Over the last five years, NC Ports has invested more than $356 million in infrastructure improvements aiding in its efficiency. 

It’s planning to improve vehicular congestion and transportation efficiency with a new intermodal facility to divert nearly 250,000 container boxes from trucks to rail over the next decade. Construction is anticipated to begin in January 2024 and finish by early 2025.

“As we look ahead, we believe Wilmington is poised to become a magnet for investment, a hub of opportunity, and a model of economic resilience,” English stated.

While Milken Institute generally noted positive improvements in Wilmington, it also reported a high demand for housing with increasingly limited supply. More affordable housing options are needed, the report shows, a priority for both Wilmington City Council and New Hanover County Commissioners.

The Port City ranks 130th in Milken’s affordable housing metric over the last five years; among other tier 1 large cities, only Austin and Dallas have less affordable housing than the Cape Fear region.

Large and small cities were each broken into five tiers based on their ranking performance. Wilmington, Raleigh and Burlington are all listed as tier 1 — the latter city being a “small” metro area.
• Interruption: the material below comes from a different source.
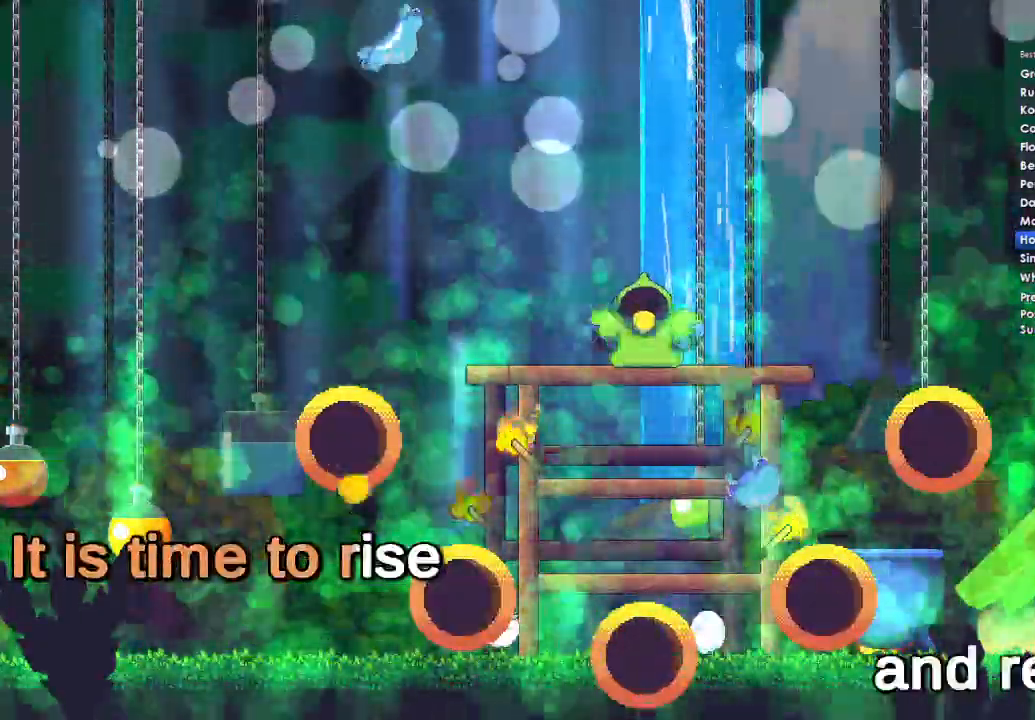
{"buttons": ["A"], "left_stick": "center", "right_stick": "center", "events": [[67, "A", "down"], [100, "DPAD_DOWN", "down"], [200, "A", "up"], [233, "DPAD_DOWN", "up"], [300, "A", "down"], [400, "A", "up"], [500, "A", "down"]]}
In fiscal year 2023, the City of Wilmington began allocating 1-cent of its 39.5 cents per $100 valuation of property taxes to affordable housing initiatives.

According to the North Carolina Housing Coalition, 52% of New Hanover renters and 22% of homeowners find home affordability difficult. Fair market rent in Wilmington is currently $1,258 for a two-bedroom, meaning a household needs to take home $50,360 to afford to live there. The area’s median income is roughly $56,000; however, the average salary for a healthcare worker is $28,480, a construction employee earns about $36,360, and a local police officer makes roughly $47,310.

Fifteen North Carolina cities — large to small — landed on the report this year. Raleigh ranked number three, moving up 13 spots from 2022.

One North Carolina city saw the greatest gain from 2022 — Asheville was listed as number 165 last year, jumping 118 spots to 47 in 2023. According to Milken, it was driven largely by the recovery of the city’s leisure and hospitality sector — up 37.4% between 2020 and 2021.

Miliken ranked Provo, UT, in first place. 

Other cities in the top 10 list include Austin, Nashville, Boise and Dallas. Common themes in each city are a growing high-tech sector, a rebounding leisure hospitality sector and higher level of access to broadband internet.